Este post va dedicado a mi amiga Nat, que está del otro lado del mundo, del otro lado del charco (de muchos charcos, de hecho), pero que aún así está cerca, muy cerquita de casa.
Yo soy de las que tiene la fortuna de tener una casita en la playa.
A la orilla del mar, lo suficientemente cerca de la ciudad para ir a pasar una tarde y volver; pero lo suficientemente lejos para desconectarte.
A la orilla del mar, lo suficientemente cerca de la playa para que camines y te quemes un poco sólo con caminar; pero lo suficientemente lejos para que en las noches la brisa no te queme la piel del frío.
Y me fui, desde el miércoles por la noche hasta el domingo por la noche (y es que
(No hablaré de mis momentos de estrés ni de mis sueños recordatorios)
Me encanta la playa. No el mar, sino la playa.
Me encanta meter los pies en el agua, e ir poco a poco metiéndome hasta tener el agua a las rodillas.

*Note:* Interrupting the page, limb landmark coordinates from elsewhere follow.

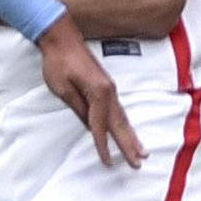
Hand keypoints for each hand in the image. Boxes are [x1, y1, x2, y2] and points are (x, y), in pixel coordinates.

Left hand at [36, 13, 143, 168]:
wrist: (61, 36)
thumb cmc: (58, 62)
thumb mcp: (63, 88)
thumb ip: (78, 108)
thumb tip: (89, 125)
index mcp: (98, 93)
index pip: (100, 126)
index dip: (103, 146)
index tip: (108, 163)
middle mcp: (109, 91)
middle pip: (119, 124)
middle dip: (129, 145)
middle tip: (139, 163)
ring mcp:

Que me golpeen las olas, que me oxigenen la vida, que me caiga rocío en la cara.
Caminar por la orilla, viendo cómo dejas tus huellas tras de ti y cómo el mar llega y en un suspiro las borra.

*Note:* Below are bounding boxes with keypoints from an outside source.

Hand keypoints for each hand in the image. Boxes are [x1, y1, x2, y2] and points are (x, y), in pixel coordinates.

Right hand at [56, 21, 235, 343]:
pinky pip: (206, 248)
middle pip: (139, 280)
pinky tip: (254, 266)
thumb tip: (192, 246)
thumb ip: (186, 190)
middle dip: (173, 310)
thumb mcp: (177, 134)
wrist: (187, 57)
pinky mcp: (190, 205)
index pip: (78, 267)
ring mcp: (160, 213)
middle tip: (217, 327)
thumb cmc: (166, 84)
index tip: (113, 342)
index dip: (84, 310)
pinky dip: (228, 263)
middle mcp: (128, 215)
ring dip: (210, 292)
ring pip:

Mirar el atardecer a la izquierda, mientras el agua se tiñe de naranja y tu piel absorbe los últimos minutos de calor.
Jugar con las sombras y los contraluces, hacer fotos divertidas, escuchar música.
Perderme en el sonido de las olas, dejarme llevar, ser yo.
Salir del mar con los pies limpios, para terminar llenándomelos de arena hasta que sólo se vean algunas de mis uñas pintadas de algún color extraño.
(No le pidamos mucho a las fotos, son tomadas desde mi bb que no tiene una cámara TAN buena.)
Para ti, Nat, para que te sientas un poco más cerca de casa; y para que veas que sí, había alguien del otro lado del charco, en la otra orilla, haciendo lo mismo que tú.
¡Un abrazo amiga!
Esa es la maravilla de la amistad: sin tener que decirlo, sin tener que pedirlo, en alguna parte del mundo hay una AMIGA lo haciendo lo mismo que UNA!